## Records excerpted from a collection

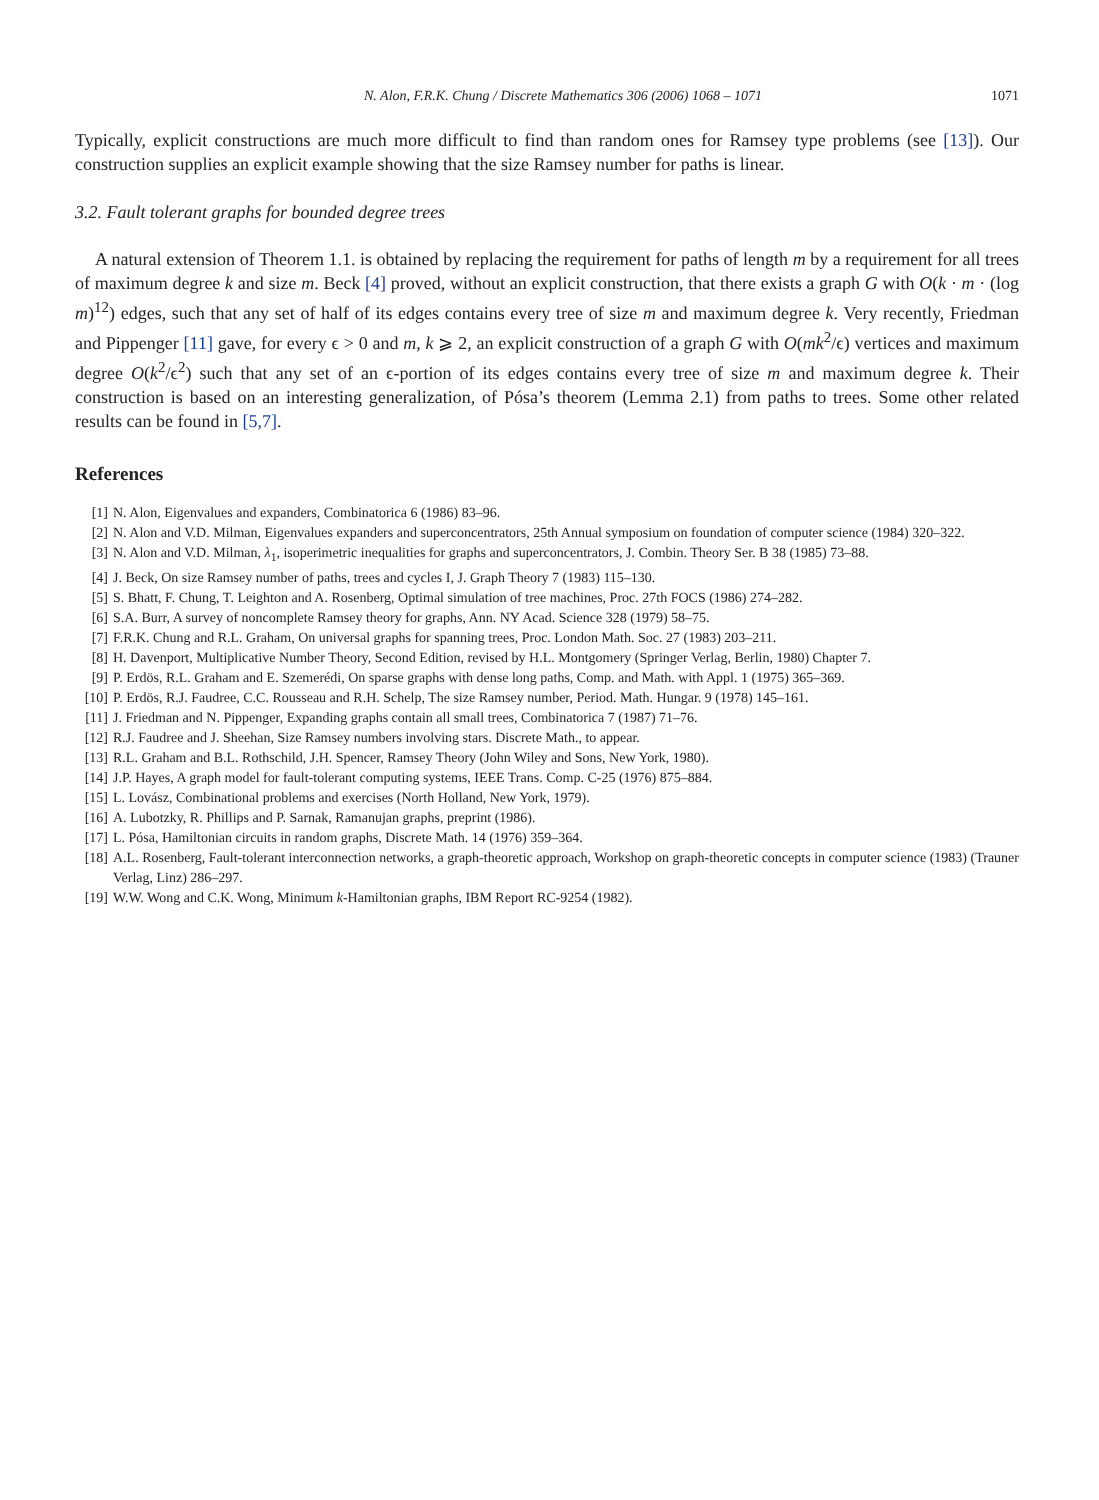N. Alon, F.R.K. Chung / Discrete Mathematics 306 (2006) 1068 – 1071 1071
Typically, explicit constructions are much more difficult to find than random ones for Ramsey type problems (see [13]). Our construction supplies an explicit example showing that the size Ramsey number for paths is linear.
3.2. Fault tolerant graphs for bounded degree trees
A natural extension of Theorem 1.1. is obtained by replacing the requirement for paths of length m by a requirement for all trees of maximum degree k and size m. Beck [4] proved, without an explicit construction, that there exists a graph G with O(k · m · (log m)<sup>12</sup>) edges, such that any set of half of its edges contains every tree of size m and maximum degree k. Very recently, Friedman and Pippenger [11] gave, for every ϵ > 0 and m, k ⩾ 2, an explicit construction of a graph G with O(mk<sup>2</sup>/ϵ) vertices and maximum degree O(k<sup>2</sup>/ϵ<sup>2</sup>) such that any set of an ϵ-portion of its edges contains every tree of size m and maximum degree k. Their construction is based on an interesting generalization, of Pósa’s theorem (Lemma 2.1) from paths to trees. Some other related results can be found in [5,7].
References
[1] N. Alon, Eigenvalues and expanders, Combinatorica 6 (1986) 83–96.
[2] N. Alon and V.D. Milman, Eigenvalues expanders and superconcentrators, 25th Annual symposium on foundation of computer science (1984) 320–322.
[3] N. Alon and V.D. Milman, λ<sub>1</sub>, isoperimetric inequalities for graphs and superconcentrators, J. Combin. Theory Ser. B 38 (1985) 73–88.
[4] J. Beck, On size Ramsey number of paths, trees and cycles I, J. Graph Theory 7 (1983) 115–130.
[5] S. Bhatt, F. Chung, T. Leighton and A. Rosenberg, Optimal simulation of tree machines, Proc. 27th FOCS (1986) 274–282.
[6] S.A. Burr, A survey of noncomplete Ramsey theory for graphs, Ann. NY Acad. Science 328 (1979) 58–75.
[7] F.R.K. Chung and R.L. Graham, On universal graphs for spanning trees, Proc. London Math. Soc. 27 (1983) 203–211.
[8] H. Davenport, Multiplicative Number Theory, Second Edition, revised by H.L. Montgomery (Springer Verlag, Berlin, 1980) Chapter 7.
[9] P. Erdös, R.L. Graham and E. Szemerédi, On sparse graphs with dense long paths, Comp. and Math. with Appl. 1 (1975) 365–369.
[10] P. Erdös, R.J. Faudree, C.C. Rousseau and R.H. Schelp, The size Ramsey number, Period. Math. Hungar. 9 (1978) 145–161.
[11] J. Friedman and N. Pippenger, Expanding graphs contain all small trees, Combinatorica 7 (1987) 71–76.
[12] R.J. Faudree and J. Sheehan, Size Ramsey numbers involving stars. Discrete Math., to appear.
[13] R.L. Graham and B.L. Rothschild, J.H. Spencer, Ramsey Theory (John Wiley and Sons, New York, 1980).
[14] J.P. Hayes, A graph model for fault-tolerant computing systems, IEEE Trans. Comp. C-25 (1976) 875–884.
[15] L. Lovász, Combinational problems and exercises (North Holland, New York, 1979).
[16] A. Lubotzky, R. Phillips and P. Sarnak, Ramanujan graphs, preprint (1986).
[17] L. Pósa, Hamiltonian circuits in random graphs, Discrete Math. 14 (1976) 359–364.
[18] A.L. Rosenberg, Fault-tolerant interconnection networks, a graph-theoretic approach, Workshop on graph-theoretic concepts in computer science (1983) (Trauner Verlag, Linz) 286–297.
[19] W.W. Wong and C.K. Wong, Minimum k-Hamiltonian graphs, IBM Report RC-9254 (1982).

## Task instructions
Give back exactly the lines from the first line of the data through the line with "[3] N. Alon", pictures excluded.

## Response below
N. Alon, F.R.K. Chung / Discrete Mathematics 306 (2006) 1068 – 1071 1071
Typically, explicit constructions are much more difficult to find than random ones for Ramsey type problems (see [13]). Our construction supplies an explicit example showing that the size Ramsey number for paths is linear.
3.2. Fault tolerant graphs for bounded degree trees
A natural extension of Theorem 1.1. is obtained by replacing the requirement for paths of length m by a requirement for all trees of maximum degree k and size m. Beck [4] proved, without an explicit construction, that there exists a graph G with O(k · m · (log m)<sup>12</sup>) edges, such that any set of half of its edges contains every tree of size m and maximum degree k. Very recently, Friedman and Pippenger [11] gave, for every ϵ > 0 and m, k ⩾ 2, an explicit construction of a graph G with O(mk<sup>2</sup>/ϵ) vertices and maximum degree O(k<sup>2</sup>/ϵ<sup>2</sup>) such that any set of an ϵ-portion of its edges contains every tree of size m and maximum degree k. Their construction is based on an interesting generalization, of Pósa’s theorem (Lemma 2.1) from paths to trees. Some other related results can be found in [5,7].
References
[1] N. Alon, Eigenvalues and expanders, Combinatorica 6 (1986) 83–96.
[2] N. Alon and V.D. Milman, Eigenvalues expanders and superconcentrators, 25th Annual symposium on foundation of computer science (1984) 320–322.
[3] N. Alon and V.D. Milman, λ<sub>1</sub>, isoperimetric inequalities for graphs and superconcentrators, J. Combin. Theory Ser. B 38 (1985) 73–88.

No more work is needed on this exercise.